# Siemens AC Motors, Azure Dynamics Controllers, and Honda Question



## Zap-n-Roll (Mar 3, 2011)

Greetings, EVers. I was just wondering--would a Siemens AC motor "care" which way it spun in an EV? I have a Honda, and the transmission spins backwards in comparison with the transmissions of every other car manufacturer. I don't want to get bogged down in a hassle with rebuilding AC motors and the like.

Also, will an Azure Dynamics controller like the DMOC645 be able to drive a backwards-running Siemens motor? I'll expand that by asking whether the DMOC645, with its rated voltage limit of 336v, can run a Siemens motor.

I'm especially interested in the Siemens 1PV5135-4WS28 motor. The motor has a rated voltage of 650v. Can you run it at 336v? Can you increase the amps to get the same kilowatt ratings?

Would I have to get into a long, complex controller hacking hassle to get the controller to work? Is there an EV person who can program the Azure controller for this Siemens motor?

Any thoughts? Thank you in advance!


----------



## Jan (Oct 5, 2009)

Zap-n-Roll said:


> Greetings, EVers. I was just wondering--would a Siemens AC motor "care" which way it spun in an EV? I have a Honda, and the transmission spins backwards in comparison with the transmissions of every other car manufacturer. I don't want to get bogged down in a hassle with rebuilding AC motors and the like.

▸ **Listed entries**:
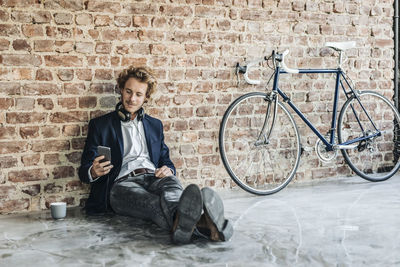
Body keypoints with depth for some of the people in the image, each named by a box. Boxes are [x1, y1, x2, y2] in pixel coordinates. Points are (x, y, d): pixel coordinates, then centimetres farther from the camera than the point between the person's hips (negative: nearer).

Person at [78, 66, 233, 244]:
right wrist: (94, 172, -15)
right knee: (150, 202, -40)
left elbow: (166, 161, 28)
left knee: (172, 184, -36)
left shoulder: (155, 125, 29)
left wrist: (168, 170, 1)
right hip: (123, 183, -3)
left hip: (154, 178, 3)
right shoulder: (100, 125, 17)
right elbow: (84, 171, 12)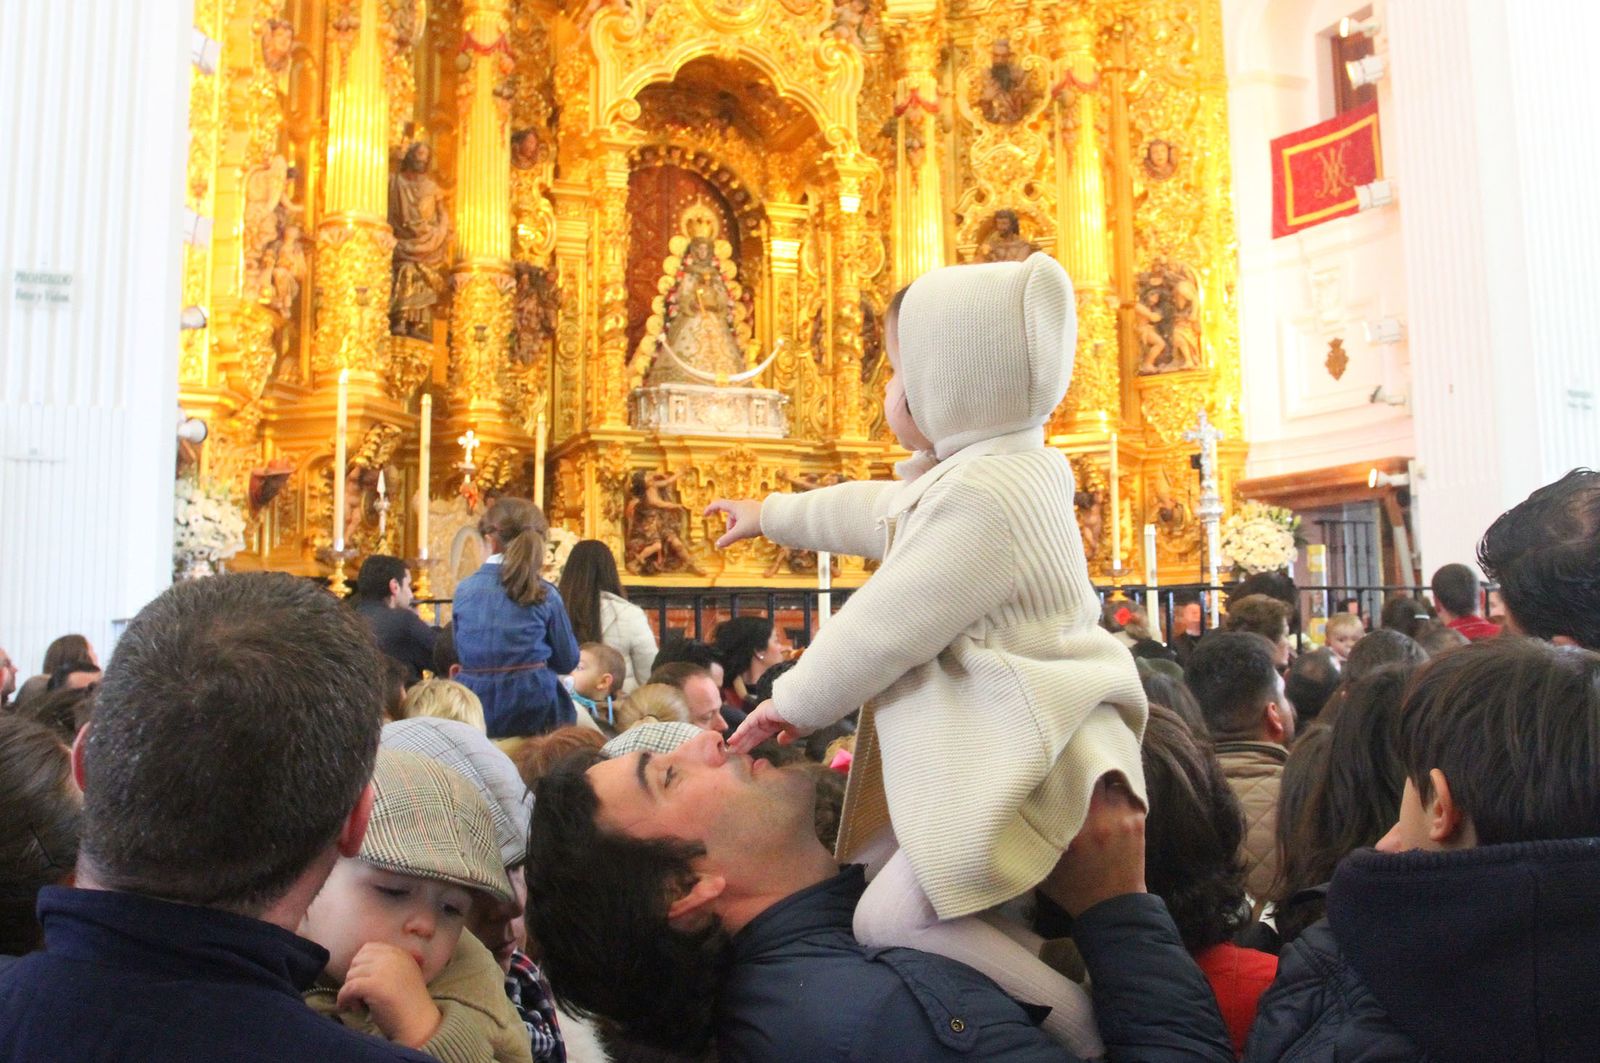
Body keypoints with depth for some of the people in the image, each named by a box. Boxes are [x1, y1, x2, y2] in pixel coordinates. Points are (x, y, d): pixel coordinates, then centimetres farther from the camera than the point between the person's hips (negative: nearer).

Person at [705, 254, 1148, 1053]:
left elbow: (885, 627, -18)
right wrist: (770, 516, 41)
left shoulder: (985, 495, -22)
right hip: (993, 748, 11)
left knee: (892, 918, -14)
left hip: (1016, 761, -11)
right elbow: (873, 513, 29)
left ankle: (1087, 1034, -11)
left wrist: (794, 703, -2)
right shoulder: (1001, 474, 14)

▸ **Task 1**:
In the Siemens motor thread, what is the rated voltage of the Siemens 1PV5135-4WS28 motor?
▸ **Task 2**:
Resume the Siemens motor thread from its final line.
The records were drawn from a separate source.

▸ **Expected output 1**:
650v

▸ **Expected output 2**:
Yes. AC doesn't mind.



> Also, will an Azure Dynamics controller like the DMOC645 be able to drive a backwards-running Siemens motor?


Yes, it can.



> I'll expand that by asking whether the DMOC645, with its rated voltage limit of 336v, can run a Siemens motor.


Yes, it's designed and build to drive the Siemens 1PV5135 4WS14.



> I'm especially interested in the Siemens 1PV5135-4WS28 motor. The motor has a rated voltage of 650v. Can you run it at 336v?


I guess, it can.



> Can you increase the amps to get the same kilowatt ratings?


No. Why not stick with the 1PV5135 4WS14?



> Would I have to get into a long, complex controller hacking hassle to get the controller to work?


It's no plug and play. 



> Is there an EV person who can program the Azure controller for this Siemens motor?


http://forums.evtv.me/?forum=270148


----------



## major (Apr 4, 2008)

Zap-n-Roll said:


> Greetings, EVers. I was just wondering--would a Siemens AC motor "care" which way it spun in an EV? I have a Honda, and the transmission spins backwards in comparison with the transmissions of every other car manufacturer. I don't want to get bogged down in a hassle with rebuilding AC motors and the like.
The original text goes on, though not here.